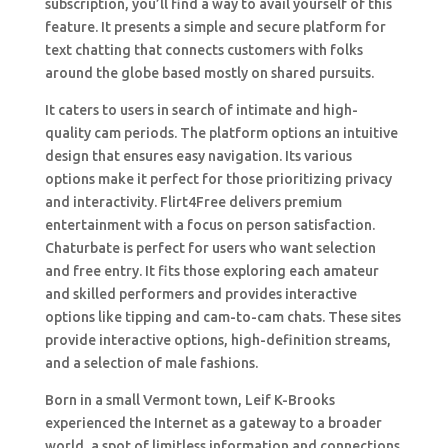
subscription, you’ll find a way to avail yourself of this
feature. It presents a simple and secure platform for
text chatting that connects customers with folks
around the globe based mostly on shared pursuits.
It caters to users in search of intimate and high-
quality cam periods. The platform options an intuitive
design that ensures easy navigation. Its various
options make it perfect for those prioritizing privacy
and interactivity. Flirt4Free delivers premium
entertainment with a focus on person satisfaction.
Chaturbate is perfect for users who want selection
and free entry. It fits those exploring each amateur
and skilled performers and provides interactive
options like tipping and cam-to-cam chats. These sites
provide interactive options, high-definition streams,
and a selection of male fashions.
Born in a small Vermont town, Leif K-Brooks
experienced the Internet as a gateway to a broader
world, a spot of limitless information and connections.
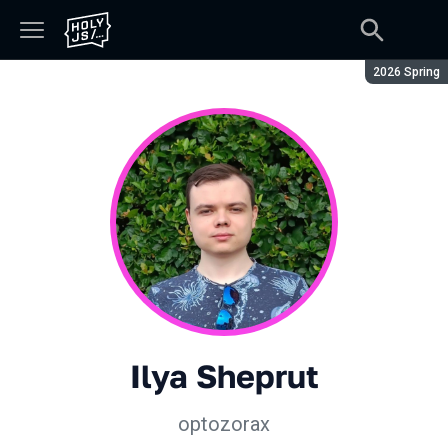
Season:
2026 Spring
Ilya Sheprut
optozorax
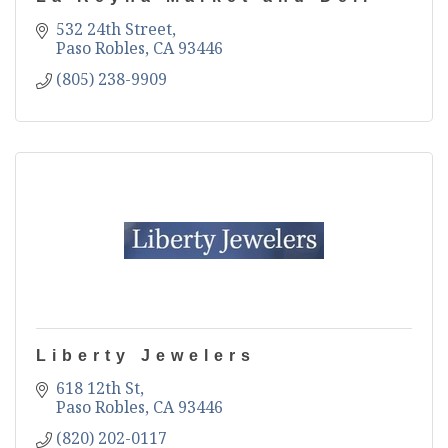
532 24th Street
Paso Robles
CA
93446
(805) 238-9909
Liberty Jewelers
618 12th St
Paso Robles
CA
93446
(820) 202-0117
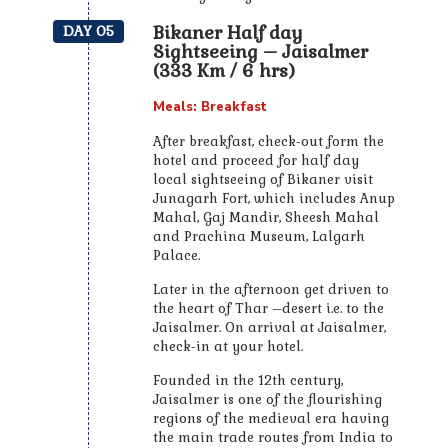
Bikaner Half day
DAY 05
Sightseeing – Jaisalmer
(333 Km / 6 hrs)
Meals: Breakfast
After breakfast, check-out form the
hotel and proceed for half day
local sightseeing of Bikaner visit
Junagarh Fort, which includes Anup
Mahal, Gaj Mandir, Sheesh Mahal
and Prachina Museum, Lalgarh
Palace.
Later in the afternoon get driven to
the heart of Thar –desert i.e. to the
Jaisalmer. On arrival at Jaisalmer,
check-in at your hotel.
Founded in the 12th century,
Jaisalmer is one of the flourishing
regions of the medieval era having
the main trade routes from India to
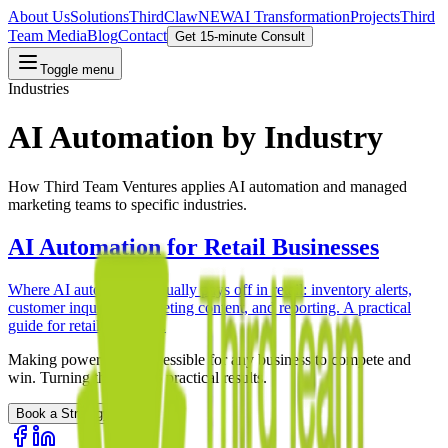
About Us
Solutions
ThirdClaw
NEW
AI Transformation
Projects
Third
Team Media
Blog
Contact
Get 15-minute Consult
Toggle menu
Industries
AI Automation by Industry
How Third Team Ventures applies AI automation and managed
marketing teams to specific industries.
AI Automation for Retail Businesses
Where AI automation actually pays off in retail: inventory alerts,
customer inquiries, marketing content, and reporting. A practical
guide for retail operators.
Making powerful AI accessible for any business to compete and
win. Turning theory into practical results.
Book a Strategy Call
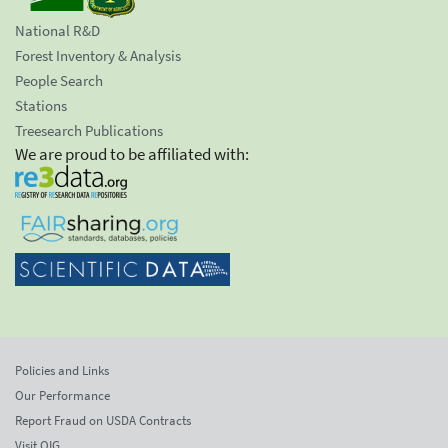
National R&D
Forest Inventory & Analysis
People Search
Stations
Treesearch Publications
We are proud to be affiliated with:
Policies and Links
Our Performance
Report Fraud on USDA Contracts
Visit OIG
---
| What is being asked |
Repeat the text of all the rows above word for word, in the same order and with the same line breaks. Leave the pictures out of your answer.

| Written reply |
subscription, you’ll find a way to avail yourself of this
feature. It presents a simple and secure platform for
text chatting that connects customers with folks
around the globe based mostly on shared pursuits.
It caters to users in search of intimate and high-
quality cam periods. The platform options an intuitive
design that ensures easy navigation. Its various
options make it perfect for those prioritizing privacy
and interactivity. Flirt4Free delivers premium
entertainment with a focus on person satisfaction.
Chaturbate is perfect for users who want selection
and free entry. It fits those exploring each amateur
and skilled performers and provides interactive
options like tipping and cam-to-cam chats. These sites
provide interactive options, high-definition streams,
and a selection of male fashions.
Born in a small Vermont town, Leif K-Brooks
experienced the Internet as a gateway to a broader
world, a spot of limitless information and connections.
Season:
2026 Spring
Ilya Sheprut
optozorax
532 24th Street
Paso Robles
CA
93446
(805) 238-9909
Liberty Jewelers
618 12th St
Paso Robles
CA
93446
(820) 202-0117
Bikaner Half day
DAY 05
Sightseeing – Jaisalmer
(333 Km / 6 hrs)
Meals: Breakfast
After breakfast, check-out form the
hotel and proceed for half day
local sightseeing of Bikaner visit
Junagarh Fort, which includes Anup
Mahal, Gaj Mandir, Sheesh Mahal
and Prachina Museum, Lalgarh
Palace.
Later in the afternoon get driven to
the heart of Thar –desert i.e. to the
Jaisalmer. On arrival at Jaisalmer,
check-in at your hotel.
Founded in the 12th century,
Jaisalmer is one of the flourishing
regions of the medieval era having
the main trade routes from India to
About Us
Solutions
ThirdClaw
NEW
AI Transformation
Projects
Third
Team Media
Blog
Contact
Get 15-minute Consult
Toggle menu
Industries
AI Automation by Industry
How Third Team Ventures applies AI automation and managed
marketing teams to specific industries.
AI Automation for Retail Businesses
Where AI automation actually pays off in retail: inventory alerts,
customer inquiries, marketing content, and reporting. A practical
guide for retail operators.
Making powerful AI accessible for any business to compete and
win. Turning theory into practical results.
Book a Strategy Call
National R&D
Forest Inventory & Analysis
People Search
Stations
Treesearch Publications
We are proud to be affiliated with:
Policies and Links
Our Performance
Report Fraud on USDA Contracts
Visit OIG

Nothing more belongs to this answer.